我正在处理分布式网络上的数据集(大小约1MB)。对这些数据集执行计算,速度/性能至关重要。我想要一种允许我避免重新传输数据集的机制。也就是说,我需要某种方法为给定大小的每个数据集生成唯一标识符(UID)。 (然后,我将数据集大小和UID从一台机器传输到另一台机器,并且接收机器只需要根据UID在本地没有数据的情况下请求传输数据。)
这类似于使用CRC检查更改到文件,并使用CRC作为摘要来检测文件中的重复之间的区别。我没有看到有关后者使用的任何讨论。
我不关心篡改问题,即我不需要加密强度哈希。
我目前正在使用序列化数据的简单32位CRC,到目前为止,这对我很有帮助。但是,我想知道是否有人可以推荐哪种32位CRC算法(即哪个多项式?)最适合在这种情况下最小化冲突的概率?

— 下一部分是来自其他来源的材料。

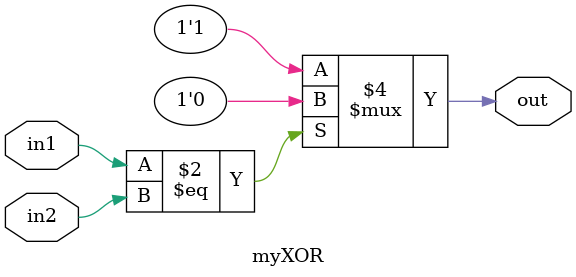
<source format=v>
module myXOR(in1, in2, out);

	input in1, in2;
	output out;
	reg out;
	
	always@(in1, in2) begin
		if(in1 == in2)
			begin
				out = 0;
			end
		else
			begin
				out = 1;
			end
	end

endmodule
</source>
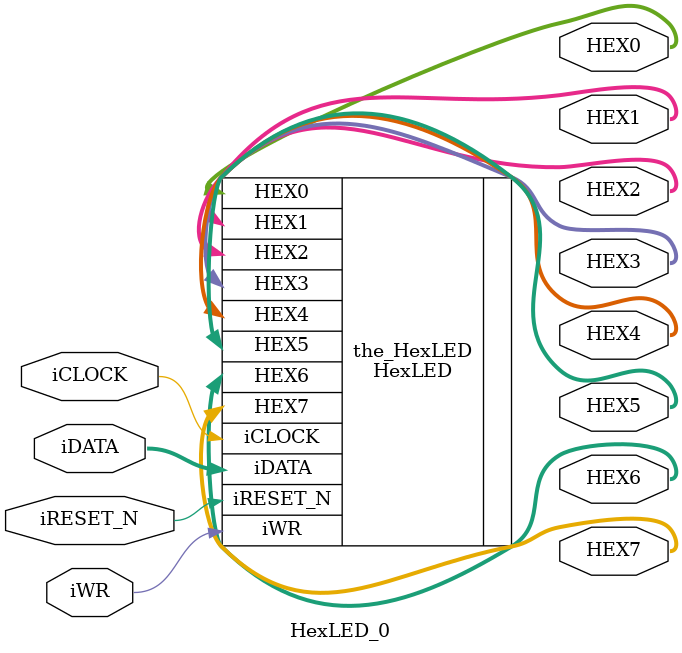
<source format=v>

`timescale 1ns / 1ps
// synthesis translate_on

// turn off superfluous verilog processor warnings 
// altera message_level Level1 
// altera message_off 10034 10035 10036 10037 10230 10240 10030 

module HexLED_0 (
                  // inputs:
                   iCLOCK,
                   iDATA,
                   iRESET_N,
                   iWR,

                  // outputs:
                   HEX0,
                   HEX1,
                   HEX2,
                   HEX3,
                   HEX4,
                   HEX5,
                   HEX6,
                   HEX7
                )
;

  output  [  7: 0] HEX0;
  output  [  7: 0] HEX1;
  output  [  7: 0] HEX2;
  output  [  7: 0] HEX3;
  output  [  7: 0] HEX4;
  output  [  7: 0] HEX5;
  output  [  7: 0] HEX6;
  output  [  7: 0] HEX7;
  input            iCLOCK;
  input   [ 31: 0] iDATA;
  input            iRESET_N;
  input            iWR;

  wire    [  7: 0] HEX0;
  wire    [  7: 0] HEX1;
  wire    [  7: 0] HEX2;
  wire    [  7: 0] HEX3;
  wire    [  7: 0] HEX4;
  wire    [  7: 0] HEX5;
  wire    [  7: 0] HEX6;
  wire    [  7: 0] HEX7;
  HexLED the_HexLED
    (
      .HEX0     (HEX0),
      .HEX1     (HEX1),
      .HEX2     (HEX2),
      .HEX3     (HEX3),
      .HEX4     (HEX4),
      .HEX5     (HEX5),
      .HEX6     (HEX6),
      .HEX7     (HEX7),
      .iCLOCK   (iCLOCK),
      .iDATA    (iDATA),
      .iRESET_N (iRESET_N),
      .iWR      (iWR)
    );


endmodule


</source>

我的另一个问题是更微妙。在我当前的实现中,我忽略了我的数据集的结构,实际上只是CRC表示我的数据的序列化字符串。但是,出于各种原因,我想改变我的CRC方法如下。假设我的顶级数据集是一些原始数据和一些从属数据集的集合。我当前的方案基本上连接原始数据和所有从属数据集,然后CRC结果。但是,大多数时候我已经拥有了从属数据集的CRC,我宁愿通过将原始数据与 CRC 连接来构建顶层数据集的UID。从属数据集,然后CRC这个结构。问题是,使用这种方法如何影响碰撞的可能性?
用一种能让我讨论我的想法的语言,我会定义一些符号。调用我的顶级数据集T
,并假设它由原始数据集R
和下级数据集Si, i=1..n
组成。我可以写为T = (R, S1, S2, ..., Sn)
。如果&
表示数据集的连接,我的原始方案可以被认为是:
UID_1(T) = CRC(R & S1 & S2 & ... & Sn)
我的新计划可以被认为是
UID_2(T) = CRC(R & CRC(S1) & CRC(S2) & ... & CRC(Sn))
然后我的问题是:(1)如果T
和T'
非常不同,那么什么CRC算法最小化prob( UID_1(T)=UID_1(T') )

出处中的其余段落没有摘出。